Following her keynote address at the NHS Research and Development (R&D) Forum at the end of May, Hannah Antoniades believes every service user has the right to decide if they want access to information about mental health and dementia research.

  • 6th June 2016

Following her keynote address at the NHS Research and Development (R&D) Forum at the end of May, Avon and Wiltshire Mental Health Partnership’s Hannah Antoniades believes every service user has the right to decide if they want access to information about mental health and dementia research. This is part of a series of blogs, where key players in Bristol’s health sector write about a health related subject of their choice. If you want to contribute, email [email protected].

As we move into Avon and Wiltshire Mental Health Partnership Research and Development’s clinical trials week, I’ve been thinking about the hard work we’ve been doing in Avon and Wiltshire Mental Health Partnership NHS Trust (AWP) to improve service user access to high-quality research studies.

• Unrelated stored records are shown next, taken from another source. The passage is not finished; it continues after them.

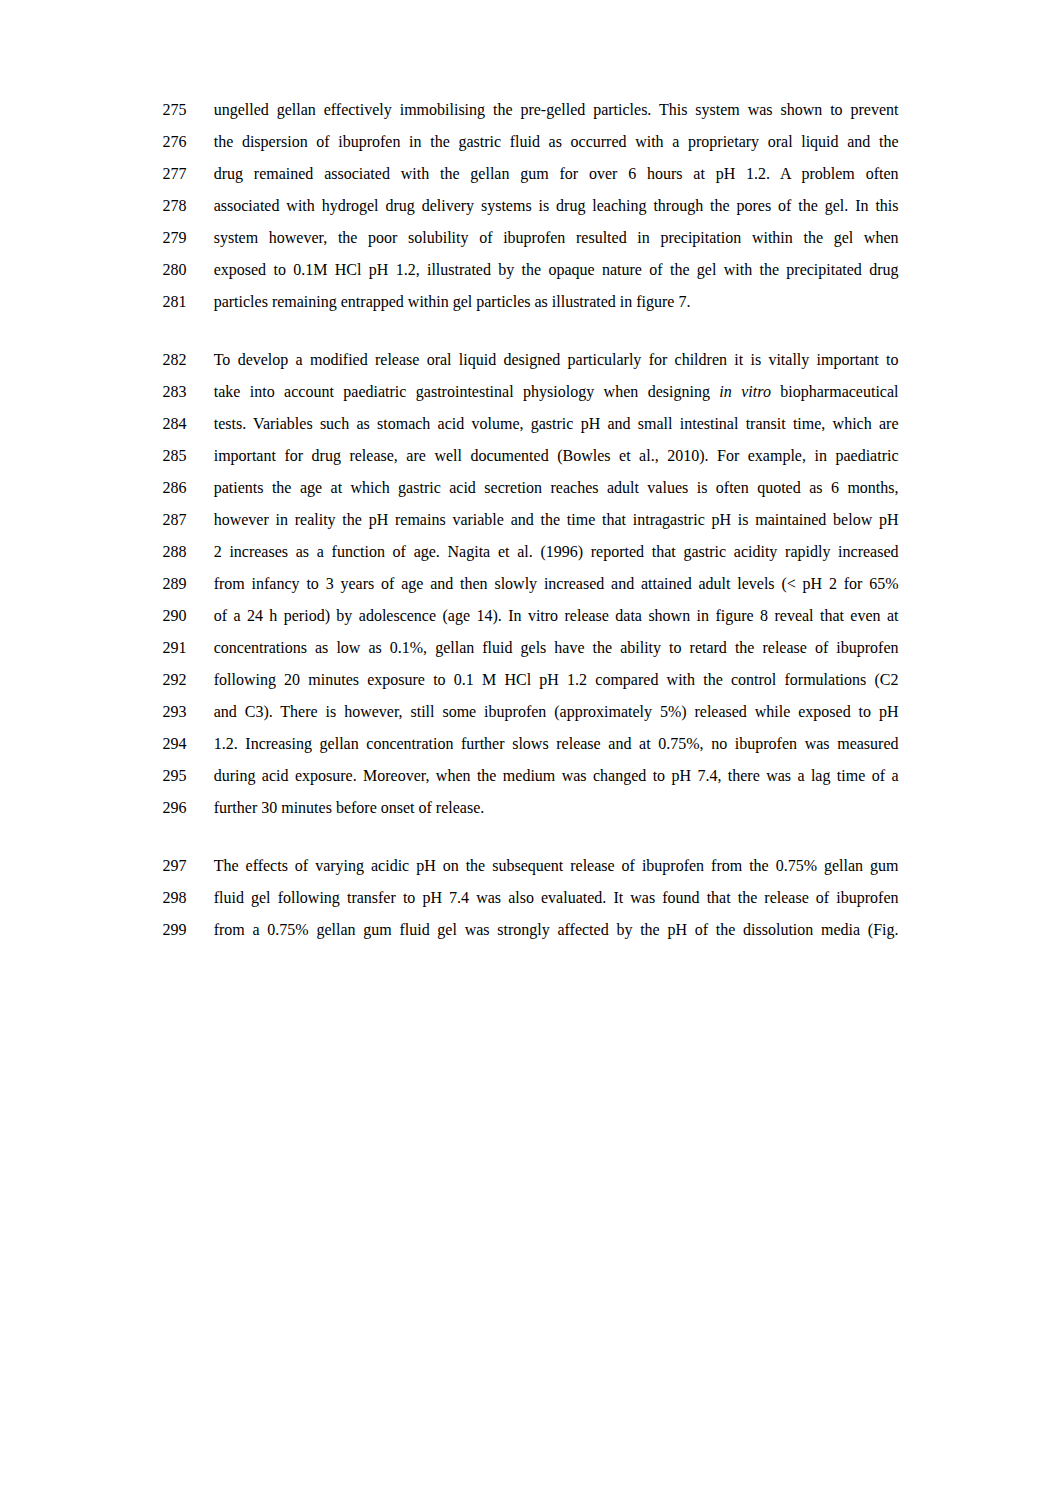275 ungelled gellan effectively immobilising the pre-gelled particles. This system was shown to prevent 276 the dispersion of ibuprofen in the gastric fluid as occurred with a proprietary oral liquid and the 277 drug remained associated with the gellan gum for over 6 hours at pH 1.2. A problem often 278 associated with hydrogel drug delivery systems is drug leaching through the pores of the gel. In this 279 system however, the poor solubility of ibuprofen resulted in precipitation within the gel when 280 exposed to 0.1M HCl pH 1.2, illustrated by the opaque nature of the gel with the precipitated drug 281 particles remaining entrapped within gel particles as illustrated in figure 7.
282 To develop a modified release oral liquid designed particularly for children it is vitally important to 283 take into account paediatric gastrointestinal physiology when designing in vitro biopharmaceutical 284 tests. Variables such as stomach acid volume, gastric pH and small intestinal transit time, which are 285 important for drug release, are well documented (Bowles et al., 2010). For example, in paediatric 286 patients the age at which gastric acid secretion reaches adult values is often quoted as 6 months, 287 however in reality the pH remains variable and the time that intragastric pH is maintained below pH 2882 increases as a function of age. Nagita et al. (1996) reported that gastric acidity rapidly increased 289 from infancy to 3 years of age and then slowly increased and attained adult levels (< pH 2 for 65% 290 of a 24 h period) by adolescence (age 14). In vitro release data shown in figure 8 reveal that even at 291 concentrations as low as 0.1%, gellan fluid gels have the ability to retard the release of ibuprofen 292 following 20 minutes exposure to 0.1 M HCl pH 1.2 compared with the control formulations (C2 293 and C3). There is however, still some ibuprofen (approximately 5%) released while exposed to pH 2941.2. Increasing gellan concentration further slows release and at 0.75%, no ibuprofen was measured 295 during acid exposure. Moreover, when the medium was changed to pH 7.4, there was a lag time of a 296 further 30 minutes before onset of release.
297 The effects of varying acidic pH on the subsequent release of ibuprofen from the 0.75% gellan gum 298 fluid gel following transfer to pH 7.4 was also evaluated. It was found that the release of ibuprofen 299 from a 0.75% gellan gum fluid gel was strongly affected by the pH of the dissolution media (Fig.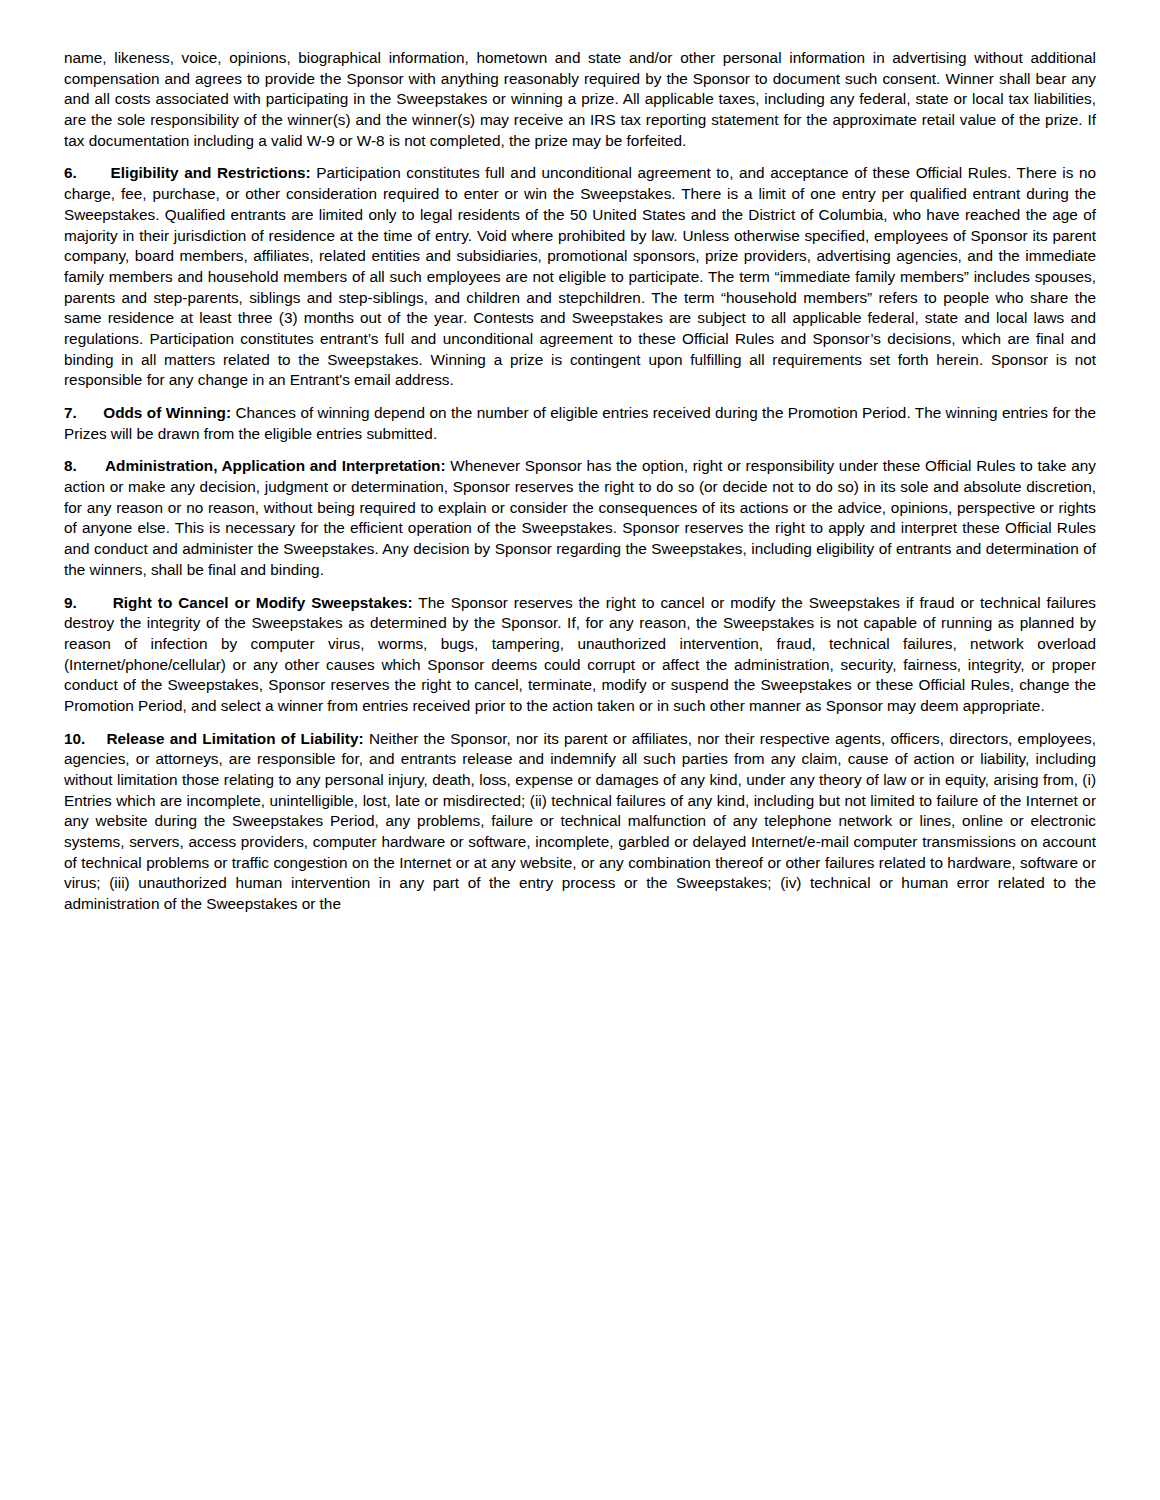name, likeness, voice, opinions, biographical information, hometown and state and/or other personal information in advertising without additional compensation and agrees to provide the Sponsor with anything reasonably required by the Sponsor to document such consent. Winner shall bear any and all costs associated with participating in the Sweepstakes or winning a prize. All applicable taxes, including any federal, state or local tax liabilities, are the sole responsibility of the winner(s) and the winner(s) may receive an IRS tax reporting statement for the approximate retail value of the prize. If tax documentation including a valid W-9 or W-8 is not completed, the prize may be forfeited.
6. Eligibility and Restrictions: Participation constitutes full and unconditional agreement to, and acceptance of these Official Rules. There is no charge, fee, purchase, or other consideration required to enter or win the Sweepstakes. There is a limit of one entry per qualified entrant during the Sweepstakes. Qualified entrants are limited only to legal residents of the 50 United States and the District of Columbia, who have reached the age of majority in their jurisdiction of residence at the time of entry. Void where prohibited by law. Unless otherwise specified, employees of Sponsor its parent company, board members, affiliates, related entities and subsidiaries, promotional sponsors, prize providers, advertising agencies, and the immediate family members and household members of all such employees are not eligible to participate. The term “immediate family members” includes spouses, parents and step-parents, siblings and step-siblings, and children and stepchildren. The term “household members” refers to people who share the same residence at least three (3) months out of the year. Contests and Sweepstakes are subject to all applicable federal, state and local laws and regulations. Participation constitutes entrant’s full and unconditional agreement to these Official Rules and Sponsor’s decisions, which are final and binding in all matters related to the Sweepstakes. Winning a prize is contingent upon fulfilling all requirements set forth herein. Sponsor is not responsible for any change in an Entrant's email address.
7. Odds of Winning: Chances of winning depend on the number of eligible entries received during the Promotion Period. The winning entries for the Prizes will be drawn from the eligible entries submitted.
8. Administration, Application and Interpretation: Whenever Sponsor has the option, right or responsibility under these Official Rules to take any action or make any decision, judgment or determination, Sponsor reserves the right to do so (or decide not to do so) in its sole and absolute discretion, for any reason or no reason, without being required to explain or consider the consequences of its actions or the advice, opinions, perspective or rights of anyone else. This is necessary for the efficient operation of the Sweepstakes. Sponsor reserves the right to apply and interpret these Official Rules and conduct and administer the Sweepstakes. Any decision by Sponsor regarding the Sweepstakes, including eligibility of entrants and determination of the winners, shall be final and binding.
9. Right to Cancel or Modify Sweepstakes: The Sponsor reserves the right to cancel or modify the Sweepstakes if fraud or technical failures destroy the integrity of the Sweepstakes as determined by the Sponsor. If, for any reason, the Sweepstakes is not capable of running as planned by reason of infection by computer virus, worms, bugs, tampering, unauthorized intervention, fraud, technical failures, network overload (Internet/phone/cellular) or any other causes which Sponsor deems could corrupt or affect the administration, security, fairness, integrity, or proper conduct of the Sweepstakes, Sponsor reserves the right to cancel, terminate, modify or suspend the Sweepstakes or these Official Rules, change the Promotion Period, and select a winner from entries received prior to the action taken or in such other manner as Sponsor may deem appropriate.
10. Release and Limitation of Liability: Neither the Sponsor, nor its parent or affiliates, nor their respective agents, officers, directors, employees, agencies, or attorneys, are responsible for, and entrants release and indemnify all such parties from any claim, cause of action or liability, including without limitation those relating to any personal injury, death, loss, expense or damages of any kind, under any theory of law or in equity, arising from, (i) Entries which are incomplete, unintelligible, lost, late or misdirected; (ii) technical failures of any kind, including but not limited to failure of the Internet or any website during the Sweepstakes Period, any problems, failure or technical malfunction of any telephone network or lines, online or electronic systems, servers, access providers, computer hardware or software, incomplete, garbled or delayed Internet/e-mail computer transmissions on account of technical problems or traffic congestion on the Internet or at any website, or any combination thereof or other failures related to hardware, software or virus; (iii) unauthorized human intervention in any part of the entry process or the Sweepstakes; (iv) technical or human error related to the administration of the Sweepstakes or the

I was delighted to be asked to give a key note presentation at the national NHS Research and Development Forum about the fantastic work we’ve been doing in AWP to do exactly that – improve service user access to research, and most importantly let people decide for themselves whether they want more information. We’ve called this approach Everyone Included: Research for All. If you haven’t heard of this before, it’s simply an opt-out approach, whereby we aim to inform people about relevant research opportunities unless they tell us otherwise.

It was absolutely wonderful to see how well the presentation went down with the whole audience. Twitter went berserk! So many of the delegates tweeted about what an excellent and exciting approach this was and how wonderful it was to see that we were giving people the opportunities to be involved in research.

The R&D Forum is about leading, promoting, shaping and influencing quality health research. And their annual conferences aim to bring national research and development departments together to share best practice, solve national problems, and importantly network with like-minded people across the country. Whether you work in a community or acute hospital, have a mental or physical health problem, are seen mainly by your GP or a specialist – my colleagues across the nation shared similar opinions and challenges about improving service users’ access to research.

I am so thrilled that we have such a great approach, enabling us to create equity of access to research, putting the choice back in the individual’s hands, and not relying on busy clinicians, who have such limited time, to remember to ask people about whether they’d like to hear about research.

I left the conference really positive and motivated, having heard from so many other amazing colleagues across the UK about the wonderful things they’re doing to make research happen in the NHS. Local colleagues included the Mental Elf talking about how we make research findings more understandable to people and Dr Peter Brindle, who spoke about bridging the gap between researchers and patients, via engaging and mobilising staff across the NHS. I am proud to work for the NHS, and I am even prouder to be part of Research and Development – changing the future of our services and improving the lives of everyone across the country by ensuring we do high quality research.